## [ATIVIDADES PROPOSTAS]
• 1. Responda, com base no texto sobre a autovinculação do lançamento tributário:
(a) Que tipo de ato é o lançamento tributário?
(b) Quais são as duas consequências de autolimitação administrativa que decorrem do lançamento?
(c) Qual é o fundamento da autovinculação do lançamento tributário?
• 2. Reescreva em forma de lista o parágrafo do texto sobre a autovinculação do lançamento tributário que começa por "Decorrem do lançamento", mantendo as informações principais.

## [TEXTO FORNECIDO]
>>>>>

Consultor Tributário

Autovinculação do lançamento tributário e controle de revisão no processo administrativo

Autor

  • Heleno Taveira Torres

    é professor titular de Direito Financeiro e chefe do Departamento de Direito Econômico Financeiro e Tributário da Faculdade de Direito da Universidade de São Paulo (USP) presidente da Associação Brasileira de Direito Financeiro (ABDF) e advogado.

1 de abril de 2020, 17h39

Spacca
O lançamento tributário é um ato administrativo que gera, por força do princípio de legalidade, para todos os agentes da Administração Pública, um dever de controle e de autovinculação ao seu conteúdo, tanto por seu conteúdo quanto pelo procedimento adotado para sua formação. Questão recorrente é saber se autoridades administrativas, como julgadores em tribunais administrativos, têm poderes para modificar os atos de lançamento, e, se sim, em qual extensão.[1]

Lançamentos tributários, quanto à vinculação, são típicos “atos próprios” que não podem conviver com decisões contraditórias da Administração Tributária. A autovinculação, como efeito inerente ao ato de lançamento, exclui os conflitos de subjetividades por parte de outras autoridades.

Decorrem do lançamento  pelo menos duas consequências de autolimitação administrativa: a) autovinculação imediata, que impede qualquer outra autoridade de pretender modificar o lançamento tributário, o que vale para sua “motivação” ou para a determinação dos fatos geradores; e b) autovinculação mediata, que se aplica às autoridades julgadoras no processo administrativo quanto aos limites para a motivação vinculada no controle de legalidade material.

A autovinculação do lançamento tributário tem como fundamento que a Administração não pode agir contra os atos próprios. Deveras, a autovinculação da Administração Pública exige um dever de coerência nas decisões administrativas e veda a existência de decisões divergentes de um mesmo órgão ou de distintos órgãos sobre o mesmo sujeito (ou sujeitos, quando em situações equivalentes), semelhante situação fática e idêntica matéria ou regras aplicáveis.[2]

Nesta dinâmica, ao contribuinte cabe o direito de proteção de expectativas de confiança legítima pelo princípio de autovinculação da Administração Pública, pois deve-se assegurar ao administrado o controle sobre atos de distintas autoridades sobre situação já tutelada pela Administração.

<<<<<

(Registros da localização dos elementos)
>>>>>

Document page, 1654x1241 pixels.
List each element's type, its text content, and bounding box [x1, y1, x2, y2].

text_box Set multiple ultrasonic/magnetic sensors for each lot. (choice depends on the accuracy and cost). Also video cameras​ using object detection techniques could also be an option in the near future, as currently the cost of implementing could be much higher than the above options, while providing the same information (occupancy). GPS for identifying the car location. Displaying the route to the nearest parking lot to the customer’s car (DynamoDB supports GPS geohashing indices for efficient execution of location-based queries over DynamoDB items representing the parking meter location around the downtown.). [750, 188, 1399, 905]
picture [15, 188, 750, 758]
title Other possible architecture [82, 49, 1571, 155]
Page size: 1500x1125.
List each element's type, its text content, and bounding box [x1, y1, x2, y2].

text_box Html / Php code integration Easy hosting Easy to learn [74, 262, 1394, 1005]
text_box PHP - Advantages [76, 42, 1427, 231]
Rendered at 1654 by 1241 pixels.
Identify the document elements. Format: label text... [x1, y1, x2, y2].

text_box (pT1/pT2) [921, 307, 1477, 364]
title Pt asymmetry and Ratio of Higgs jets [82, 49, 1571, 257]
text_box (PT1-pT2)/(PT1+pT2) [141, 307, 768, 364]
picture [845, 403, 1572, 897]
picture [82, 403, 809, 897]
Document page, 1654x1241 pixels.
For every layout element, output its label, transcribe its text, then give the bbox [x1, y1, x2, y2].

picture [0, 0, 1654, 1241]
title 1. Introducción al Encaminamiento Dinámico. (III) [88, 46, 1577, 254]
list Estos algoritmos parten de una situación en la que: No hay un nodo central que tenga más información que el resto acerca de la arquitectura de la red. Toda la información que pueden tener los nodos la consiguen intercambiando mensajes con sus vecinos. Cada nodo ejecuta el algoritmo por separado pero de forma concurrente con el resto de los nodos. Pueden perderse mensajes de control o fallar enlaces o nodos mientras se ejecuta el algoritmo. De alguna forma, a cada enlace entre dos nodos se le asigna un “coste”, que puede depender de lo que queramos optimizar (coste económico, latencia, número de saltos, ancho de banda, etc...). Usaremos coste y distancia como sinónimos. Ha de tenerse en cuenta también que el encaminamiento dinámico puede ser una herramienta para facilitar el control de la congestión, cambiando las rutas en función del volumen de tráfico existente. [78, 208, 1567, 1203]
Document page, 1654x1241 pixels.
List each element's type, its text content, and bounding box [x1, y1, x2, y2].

<<<<<

## [RESPOSTAS ESCRITAS]
• 1.
(a) É um ato administrativo.
(b) A autovinculação imediata e a autovinculação mediata.
(c) A Administração não pode agir contra os atos próprios.

• 2.
Consequências de autolimitação administrativa que decorrem do lançamento (pelo menos duas):
- Autovinculação imediata: impede qualquer outra autoridade de modificar o lançamento tributário, tanto na "motivação" quanto na determinação dos fatos geradores.
- Autovinculação mediata: aplica-se às autoridades julgadoras no processo administrativo, quanto aos limites para a motivação vinculada no controle de legalidade material.